------ EXTRAIT SOURCE ------

Ici il y a tout ce que nous ne disons jamais.
Heureusement que nous nous taisons parfois, s'exclame mon parent.
C'est certain. Il va se mettre à rire. Encore. Une fois.
Ce que nous savons et n'osons dire.

Bosseigne soupire. Le matin est mouillé. C'est doux et léger. Nous sommes en vie, Bosseigne, et c'est si simple. Mais Pontormo se passe la main sur le ventre. Il souffre. Ce qui importe, c'est de terminer le travail. Tu comprends, Bosseigne, et il émaille son diario de dessins pour se prouver qu'il continue à exister puisqu'il fait le travail.

Il y a aussi une de ses lettres.
A lui-même?
Non, à un prince. Il lui explique plusieurs choses et lui fait compliment d'aimer les artistes. Evoque un débat sur la peinture et la sculpture.
J'ai une amie qui pense que la sculpture n'est pas un art. Seulement une forme dérivée de l'architecture.
C'était déjà le débat au XVI° siècle mais Pontormo qui est peintre évoque Michel-Ange et ne peut s'empêcher de lui reconnaître du génie puisqu'il est à la fois peintre et sculpteur et que sa peinture.
Mon amie n'aime pas ce qui se dresse, ce qui s'érige, elle y voit la trace du masculin violent qu'elle déteste, rétorque Bosseigne.
La peinture est l'art par excellence pour Pontormo mais le féminin.
L'oeuvre de Michel-Ange est une oeuvre masculine, et sa peinture est celle d'un sculpteur.
Revenons à Pontormo.
Et à ses heures de pipi et de caca?
L'artiste est aussi cette personne mal attifée qui écrit un poème sublime.

Là, seul le jardin.
Nous le regardons.
Il est mouillé de la pluie nocturne.
Mes pieds tout à l'heure dans l'herbe, trempés.
Punto d'erba, ai-je écrit dans mon carnet.

En italien, le point de tige utilisé en broderie se dit point d'herbe.
Pontormo dessine de petits croquis, presque brodés au crayon, dans son journal, entre les lignes.
Il dit figura ch'é sotto  le bras que j'ai dessiné pour la fresque de San Lorenzo.
Ou la tête, ou un corps appuyé sur un bras.
Ce sont de très petits dessins.
Je n'en dis rien à Bosseigne trop occupé aux grandes choses aujourd'hui. Par exemple démolir la sculpture. En se servant d'une amie féministe. Peut-être. 
Je n'aime pas les femmes qui montrent leurs seins.
Ils sont beaux. C'est pour ça qu'elles les montrent.
Ces femmes sont jeunes et arrogantes.

------ ENTRÉES DE DONNÉES ------

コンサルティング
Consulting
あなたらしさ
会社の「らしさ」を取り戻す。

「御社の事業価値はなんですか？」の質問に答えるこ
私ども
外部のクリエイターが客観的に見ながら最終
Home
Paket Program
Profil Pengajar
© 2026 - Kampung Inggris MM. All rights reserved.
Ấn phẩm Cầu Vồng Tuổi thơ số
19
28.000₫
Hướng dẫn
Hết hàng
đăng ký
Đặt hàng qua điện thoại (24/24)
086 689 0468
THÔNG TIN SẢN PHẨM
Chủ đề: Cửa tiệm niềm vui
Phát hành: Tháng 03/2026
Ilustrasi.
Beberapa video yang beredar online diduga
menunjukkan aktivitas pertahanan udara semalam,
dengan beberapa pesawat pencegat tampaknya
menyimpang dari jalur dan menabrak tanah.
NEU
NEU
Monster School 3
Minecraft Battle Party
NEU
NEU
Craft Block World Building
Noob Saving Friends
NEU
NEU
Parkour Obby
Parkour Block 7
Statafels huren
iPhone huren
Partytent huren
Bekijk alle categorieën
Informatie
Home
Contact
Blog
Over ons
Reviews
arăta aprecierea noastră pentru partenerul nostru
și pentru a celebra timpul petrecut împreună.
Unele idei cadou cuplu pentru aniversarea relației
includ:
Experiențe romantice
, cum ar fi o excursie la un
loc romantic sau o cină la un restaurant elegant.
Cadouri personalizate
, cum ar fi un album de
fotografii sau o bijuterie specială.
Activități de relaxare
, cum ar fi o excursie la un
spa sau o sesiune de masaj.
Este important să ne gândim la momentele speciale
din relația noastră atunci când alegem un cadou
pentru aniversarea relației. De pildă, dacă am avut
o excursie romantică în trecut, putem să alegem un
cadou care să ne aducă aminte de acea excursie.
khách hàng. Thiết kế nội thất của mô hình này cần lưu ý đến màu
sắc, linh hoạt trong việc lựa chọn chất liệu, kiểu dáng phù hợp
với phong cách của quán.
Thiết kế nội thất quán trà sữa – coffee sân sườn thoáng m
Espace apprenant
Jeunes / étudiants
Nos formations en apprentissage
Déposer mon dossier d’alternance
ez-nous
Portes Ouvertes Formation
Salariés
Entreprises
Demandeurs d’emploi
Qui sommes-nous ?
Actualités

------

VOTRE TÂCHE: Recopiez sans modification le passage de l'extrait sur Pontormo qui commence aux mots « Mon amie n'aime » et s'arrête après « dans mon carnet. ».

EXEMPLE RÉSOLU:
Mon amie n'aime pas ce qui se dresse, ce qui s'érige, elle y voit la trace du masculin violent qu'elle déteste, rétorque Bosseigne.
La peinture est l'art par excellence pour Pontormo mais le féminin.
L'oeuvre de Michel-Ange est une oeuvre masculine, et sa peinture est celle d'un sculpteur.
Revenons à Pontormo.
Et à ses heures de pipi et de caca?
L'artiste est aussi cette personne mal attifée qui écrit un poème sublime.

Là, seul le jardin.
Nous le regardons.
Il est mouillé de la pluie nocturne.
Mes pieds tout à l'heure dans l'herbe, trempés.
Punto d'erba, ai-je écrit dans mon carnet.